Interview

„Die Gesellschaft braucht agile ältere Menschen“ Architekt Jan Gehl über die Vorzüge des Alterns

Mehr lesen Zuletzt aktualisiert: 04.01.2018
In der Sammlung Alter
Lesedauer: 6 Minuten

Der 78-jährige dänische Architekt Jan Gehl ist weltweit bekannt und geschätzt für seine Stadtplanung, die sich an den Menschen orientiert statt an Autos und starren Regeln. Im Gespräch mit Madeleine Bailey erzählt er von seinen größten Inspirationen und den Vorzügen des Alterns.

Sie sind 78 Jahre alt und arbeiten noch immer – das sind bereits 13 Arbeitsjahre mehr als bei einem durchschnittlichen Dänen. Was lieben Sie so sehr an Ihrer Arbeit?

Architektur kann Menschen zu mehr Lebensqualität verhelfen. In den vergangenen 50 Jahren habe ich mich damit beschäftigt, herauszufinden, wie Gebäude und öffentliche Plätze das menschliche Verhalten beeinflussen und ihr Leben verbessern können. Menschen, die von Hochhäusern, makellosem Rasen und weiten Plätzen umgeben sind, neigen dazu, sich vermehrt im Inneren aufzuhalten und für jede Strecke, die sie zurücklegen müssen, das Auto zu nehmen. Das führt zu Verkehrsstaus, Luftverschmutzung und Isolation. Ändert man aber diese Umgebung und errichtet niedrigere Gebäude, Fahrradwege und Fußgängerzonen, dann verbringen die Menschen mehr Zeit auf öffentlichen Plätzen. Sie gehen häufiger zu Fuß und fahren mit dem Fahrrad, was sowohl für ihre Gesundheit als auch für die Umwelt von großem Nutzen ist. Darüber hinaus sind die Städte dann sicherer, weil sich überall Menschen aufhalten.

Diese Erkenntnisse sind allerdings zum größten Teil erst in den letzten zehn Jahren immer populärer geworden. Meine Bücher gibt es inzwischen in 35 verschiedenen Sprachen – neuerdings auch in Mongolisch und Malaysisch. Es erfüllt mich mit Stolz und Freude, zu sehen, dass meine Arbeit nun weltweit anerkannt wird. Das vermittelt mir das Gefühl, etwas Wertvolles zu tun.

Also haben Sie nicht vor, in naher Zukunft aufzuhören?

Es kommt natürlich darauf an, wie es mir geht, aber generell möchte ich arbeiten, so lange es möglich ist. Ich habe aber schon ein paar Gänge zurückgeschaltet.

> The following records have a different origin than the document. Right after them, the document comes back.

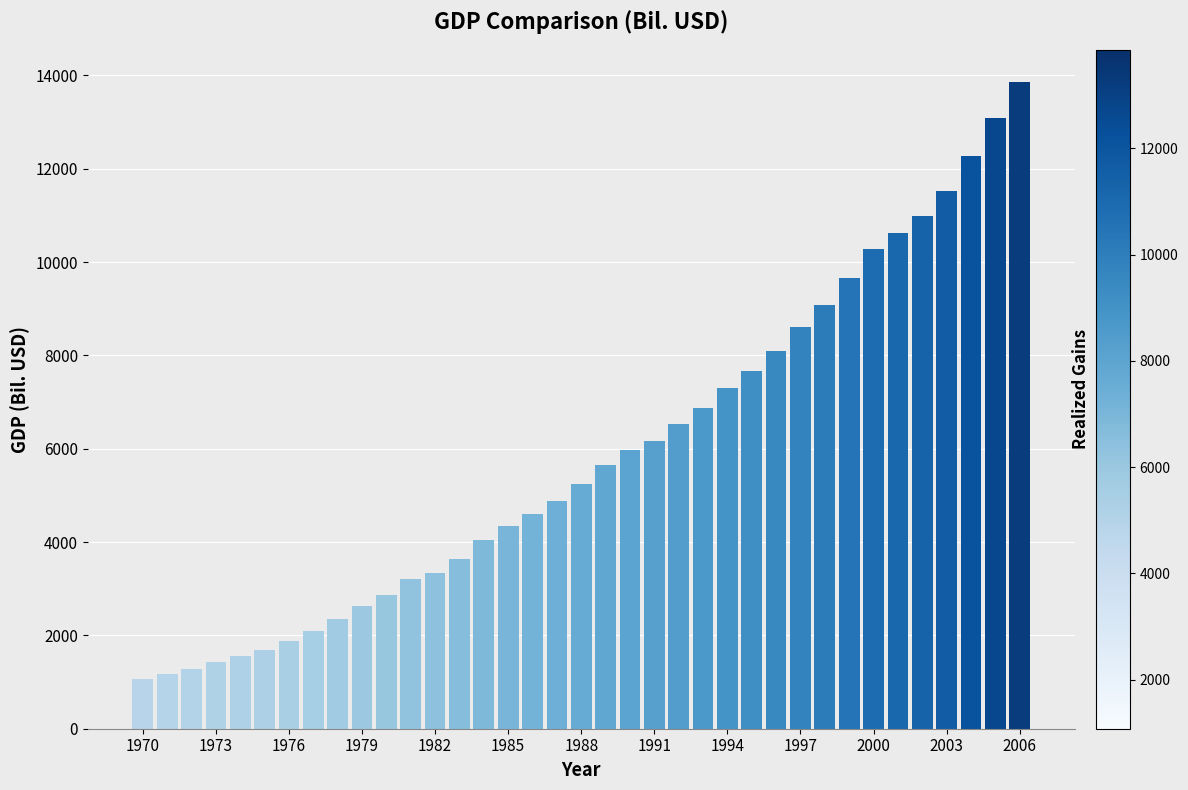

What is the difference between the second highest and second lowest values?

11925.8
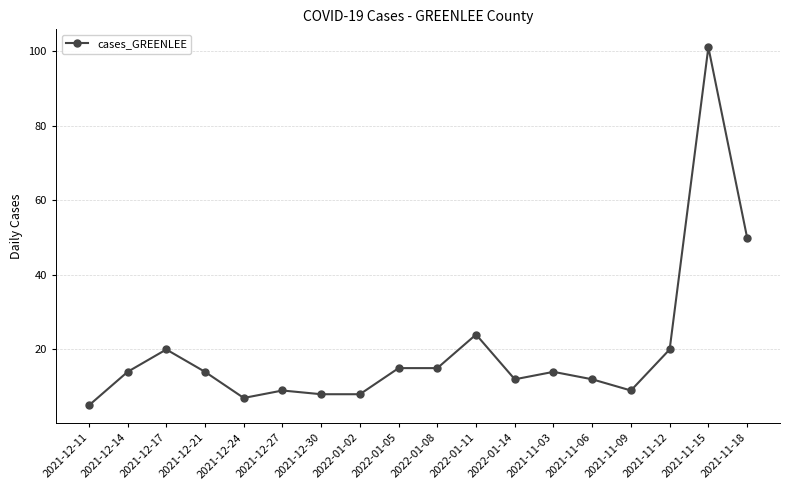

Where is the data nearest to the value 53?

2021-11-18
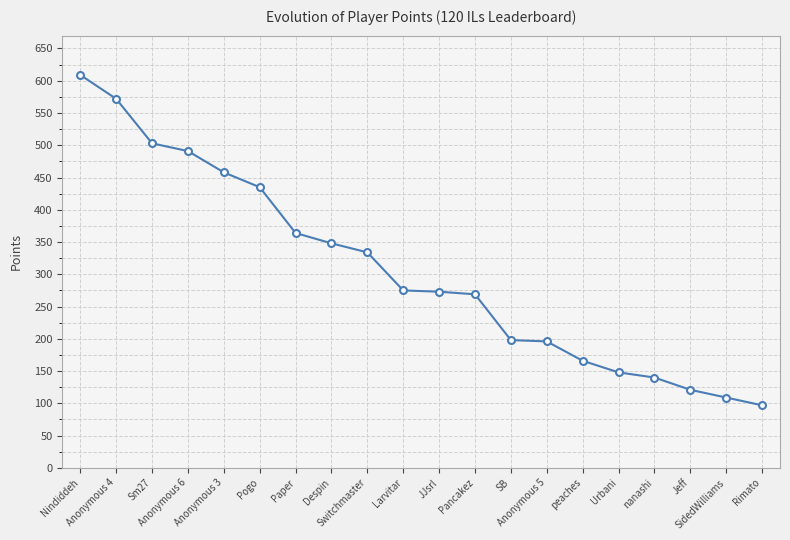

True or false: the data shows 97 at Anonymous 5.

False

Es muss sich schon um einen besonders guten Tag handeln, wenn man mich vor 10.30 Uhr im Büro antrifft, und manchmal arbeite ich auch von Zuhause aus. Heute mache ich allerdings nur noch das, was mir wirklich am Herzen liegt.

Denken Sie, dass es aufgrund der zunehmenden Alterung der westlichen Gesellschaft zur Norm werden wird, mit über 70 Jahren noch zu arbeiten?

Dank der höheren Lebenserwartung, besseren Gesundheit und größeren Bandbreite an Möglichkeiten bringen sich ältere Menschen schon jetzt wesentlich mehr ein, als es in früheren Generationen der Fall war. Im Laufe meines Lebens hat sich die Haltung gegenüber älteren Menschen enorm verändert und das wird sich noch fortsetzen. Die Gesellschaft braucht agile ältere Arbeitnehmer, die den Mangel an jungen Menschen auf dem Arbeitsmarkt ausgleichen können.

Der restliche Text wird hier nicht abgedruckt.